** DATA TO PROCESS follows **

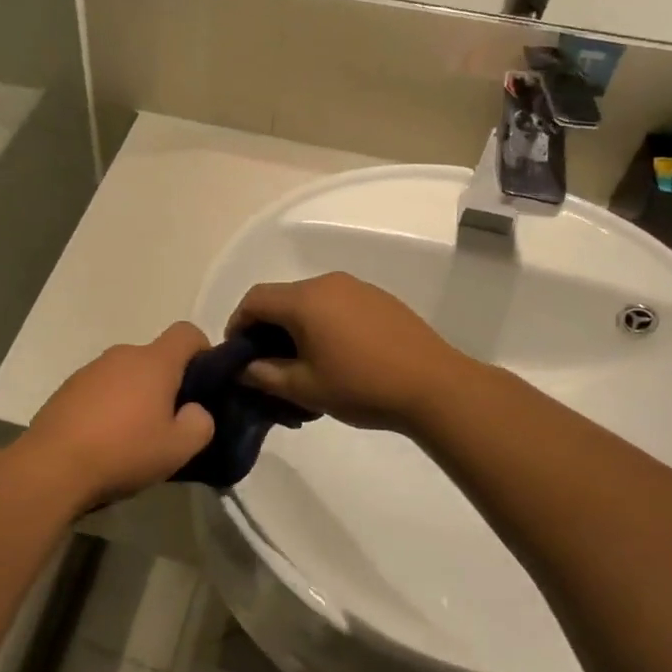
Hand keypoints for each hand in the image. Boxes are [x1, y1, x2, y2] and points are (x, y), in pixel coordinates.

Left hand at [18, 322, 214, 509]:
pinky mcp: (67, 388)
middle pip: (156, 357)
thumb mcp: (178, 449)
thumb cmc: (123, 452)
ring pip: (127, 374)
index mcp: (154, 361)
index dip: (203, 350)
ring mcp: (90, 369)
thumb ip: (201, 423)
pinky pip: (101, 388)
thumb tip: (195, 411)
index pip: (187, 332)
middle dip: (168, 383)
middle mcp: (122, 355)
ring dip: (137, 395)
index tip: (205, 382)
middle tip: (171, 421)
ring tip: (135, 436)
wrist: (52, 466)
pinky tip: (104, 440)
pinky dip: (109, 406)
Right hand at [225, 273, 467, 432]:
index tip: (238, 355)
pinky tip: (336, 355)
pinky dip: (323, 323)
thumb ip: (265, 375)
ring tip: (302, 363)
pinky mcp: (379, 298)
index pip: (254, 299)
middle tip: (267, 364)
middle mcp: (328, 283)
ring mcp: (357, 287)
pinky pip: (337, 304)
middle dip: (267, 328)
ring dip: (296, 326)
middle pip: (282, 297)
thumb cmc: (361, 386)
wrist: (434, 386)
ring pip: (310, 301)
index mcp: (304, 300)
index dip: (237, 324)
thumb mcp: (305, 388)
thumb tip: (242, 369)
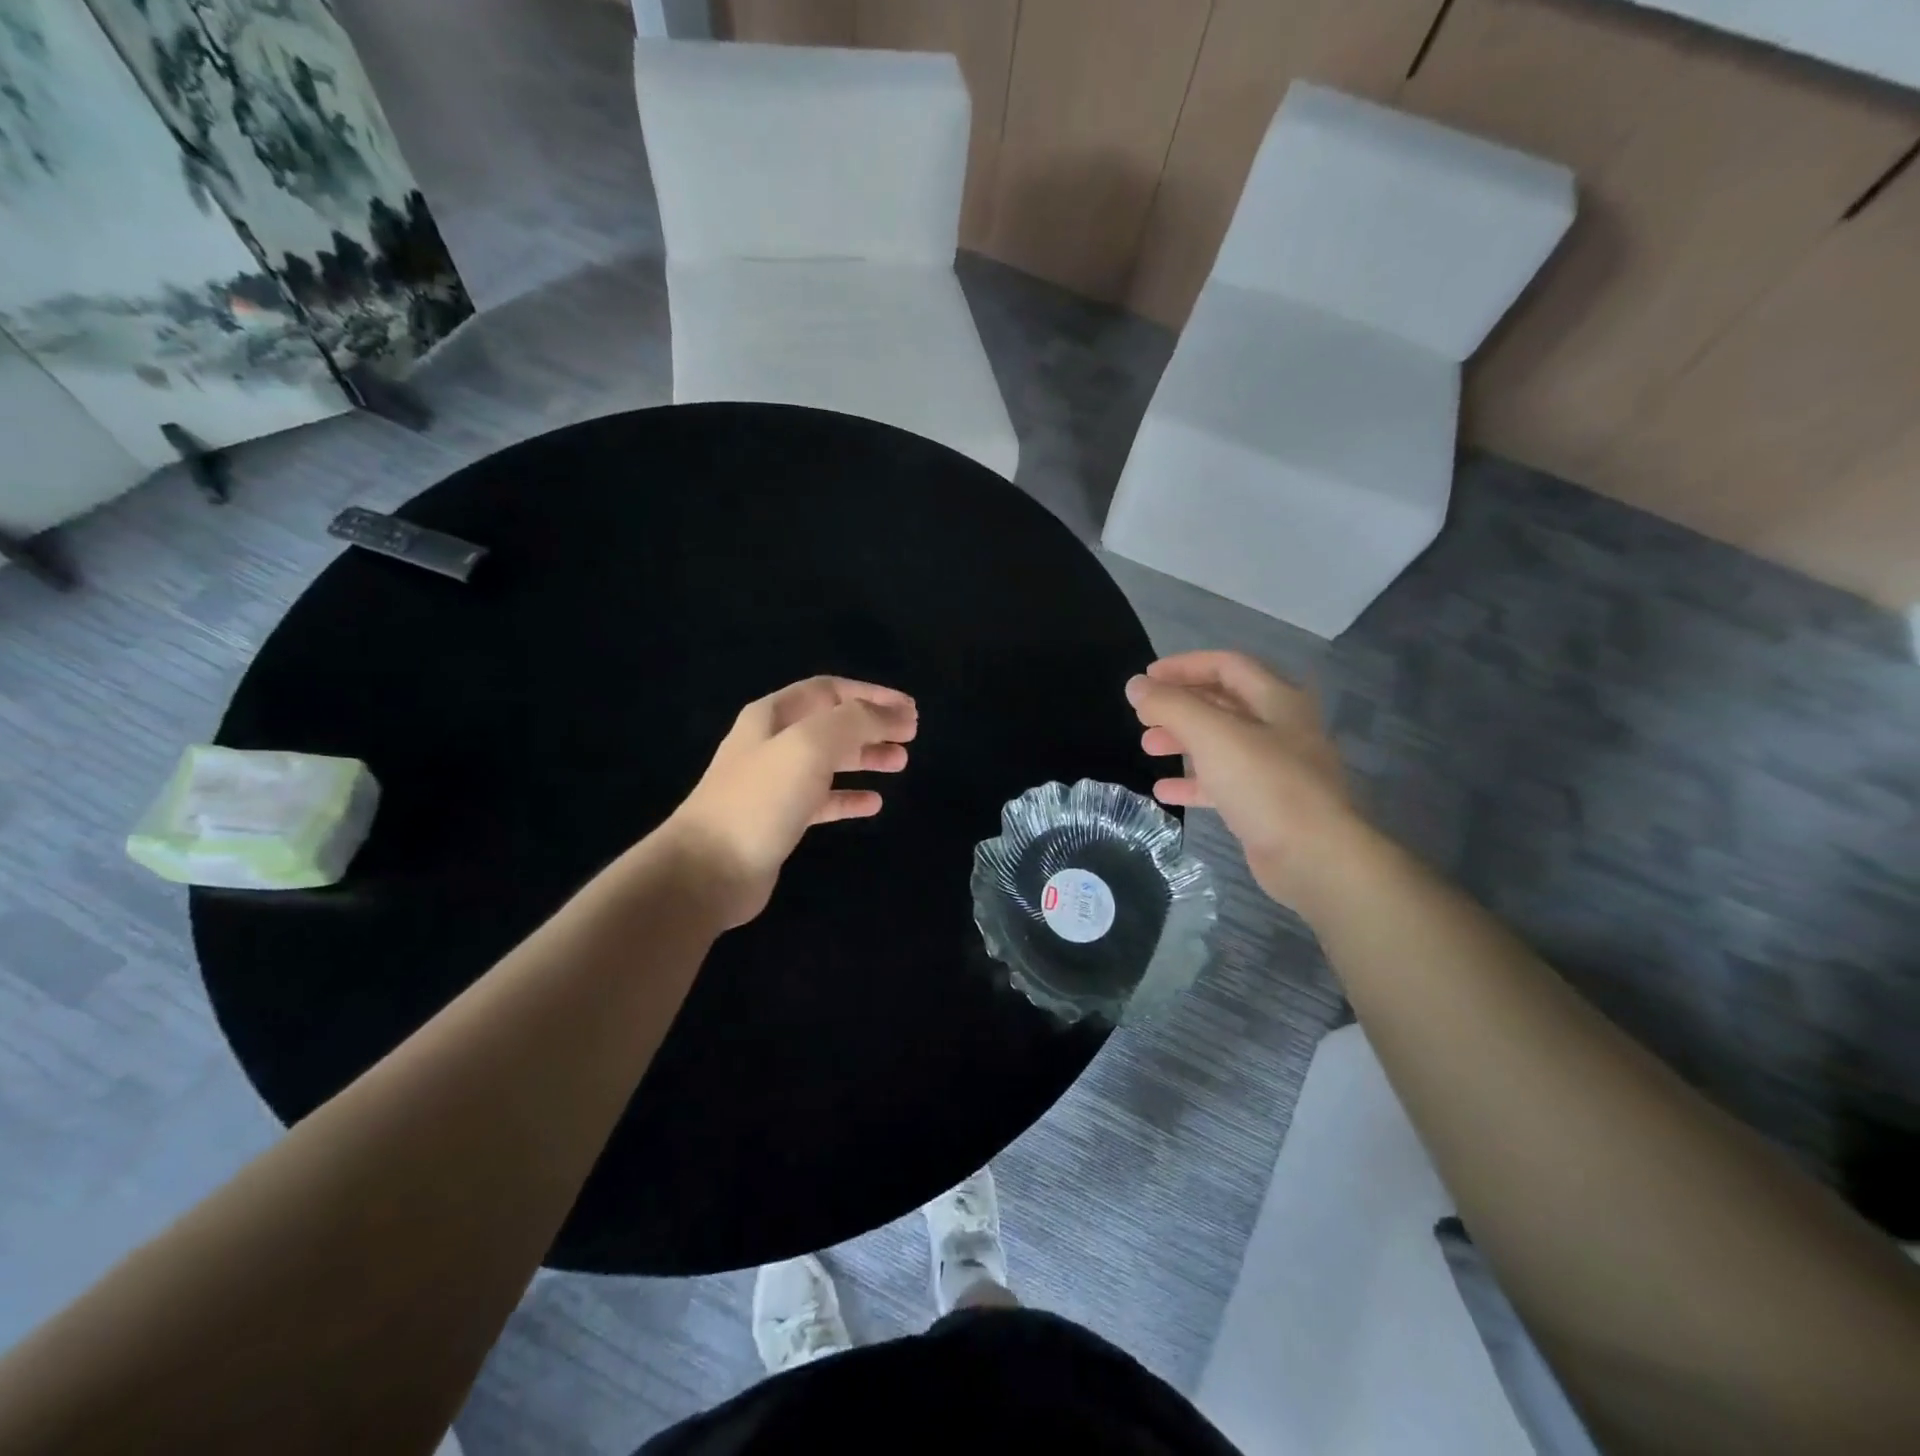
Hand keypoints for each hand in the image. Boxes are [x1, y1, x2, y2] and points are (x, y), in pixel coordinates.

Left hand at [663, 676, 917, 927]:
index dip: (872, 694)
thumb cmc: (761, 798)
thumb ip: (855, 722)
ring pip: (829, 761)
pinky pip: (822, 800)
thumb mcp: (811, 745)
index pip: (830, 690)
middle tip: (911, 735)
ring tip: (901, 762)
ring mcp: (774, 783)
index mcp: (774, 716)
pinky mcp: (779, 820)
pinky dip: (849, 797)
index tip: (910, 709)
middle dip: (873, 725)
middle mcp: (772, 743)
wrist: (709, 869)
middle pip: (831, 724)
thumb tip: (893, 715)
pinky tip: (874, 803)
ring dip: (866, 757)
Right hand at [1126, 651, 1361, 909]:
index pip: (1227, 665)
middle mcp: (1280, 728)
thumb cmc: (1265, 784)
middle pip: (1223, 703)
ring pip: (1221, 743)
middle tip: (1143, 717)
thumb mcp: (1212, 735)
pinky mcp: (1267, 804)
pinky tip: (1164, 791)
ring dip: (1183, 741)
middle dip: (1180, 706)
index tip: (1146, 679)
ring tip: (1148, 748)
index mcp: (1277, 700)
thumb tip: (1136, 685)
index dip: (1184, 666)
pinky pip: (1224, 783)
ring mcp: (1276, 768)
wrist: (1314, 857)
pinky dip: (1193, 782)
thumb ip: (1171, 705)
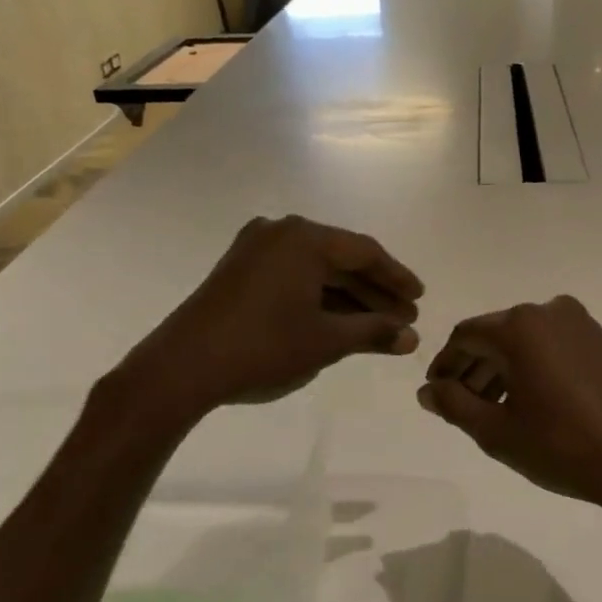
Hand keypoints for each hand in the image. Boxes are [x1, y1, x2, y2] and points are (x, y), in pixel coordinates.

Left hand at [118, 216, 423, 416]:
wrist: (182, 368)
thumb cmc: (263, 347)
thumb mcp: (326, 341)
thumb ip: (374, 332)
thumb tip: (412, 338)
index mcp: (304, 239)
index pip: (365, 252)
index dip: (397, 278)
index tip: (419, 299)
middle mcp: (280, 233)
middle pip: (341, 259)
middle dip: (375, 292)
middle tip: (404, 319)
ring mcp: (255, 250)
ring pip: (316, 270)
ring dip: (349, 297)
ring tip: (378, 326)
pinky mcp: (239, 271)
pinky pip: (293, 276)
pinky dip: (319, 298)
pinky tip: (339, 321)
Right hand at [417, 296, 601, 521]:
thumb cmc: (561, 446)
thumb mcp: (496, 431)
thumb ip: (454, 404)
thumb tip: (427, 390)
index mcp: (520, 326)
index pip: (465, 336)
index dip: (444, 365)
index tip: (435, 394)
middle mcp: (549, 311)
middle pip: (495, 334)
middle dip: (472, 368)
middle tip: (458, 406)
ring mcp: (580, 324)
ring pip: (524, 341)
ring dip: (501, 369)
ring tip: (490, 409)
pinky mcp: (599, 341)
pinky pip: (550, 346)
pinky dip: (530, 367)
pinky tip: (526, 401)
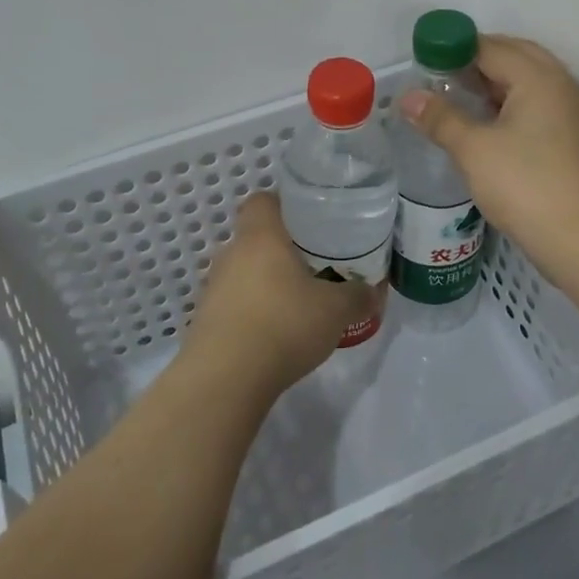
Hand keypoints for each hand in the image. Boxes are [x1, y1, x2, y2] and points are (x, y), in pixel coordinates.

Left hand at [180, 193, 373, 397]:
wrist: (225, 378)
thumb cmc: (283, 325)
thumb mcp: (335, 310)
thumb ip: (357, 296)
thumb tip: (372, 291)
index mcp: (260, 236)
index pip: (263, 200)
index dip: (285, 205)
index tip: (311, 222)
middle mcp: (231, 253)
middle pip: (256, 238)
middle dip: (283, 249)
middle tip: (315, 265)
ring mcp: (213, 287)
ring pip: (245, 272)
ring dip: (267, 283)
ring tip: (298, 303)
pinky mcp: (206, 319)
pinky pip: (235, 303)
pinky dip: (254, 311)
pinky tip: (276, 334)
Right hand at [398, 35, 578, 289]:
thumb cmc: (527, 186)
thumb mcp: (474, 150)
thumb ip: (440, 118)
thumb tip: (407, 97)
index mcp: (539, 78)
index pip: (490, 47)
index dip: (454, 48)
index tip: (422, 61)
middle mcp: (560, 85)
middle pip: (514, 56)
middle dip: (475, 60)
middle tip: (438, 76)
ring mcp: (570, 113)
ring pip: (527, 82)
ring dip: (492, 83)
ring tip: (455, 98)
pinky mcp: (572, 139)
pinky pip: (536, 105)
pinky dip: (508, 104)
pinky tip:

** End of DATA TO PROCESS **

WHAT IS NEEDED
Would you please return all lines of the data that include the word "wrist"?

RESPONSE
wrist: (52, 466)
wrist: (434, 386)
wrist: (709, 869)
wrist: (1314, 857)
wrist: (182, 368)
wrist: (225, 378)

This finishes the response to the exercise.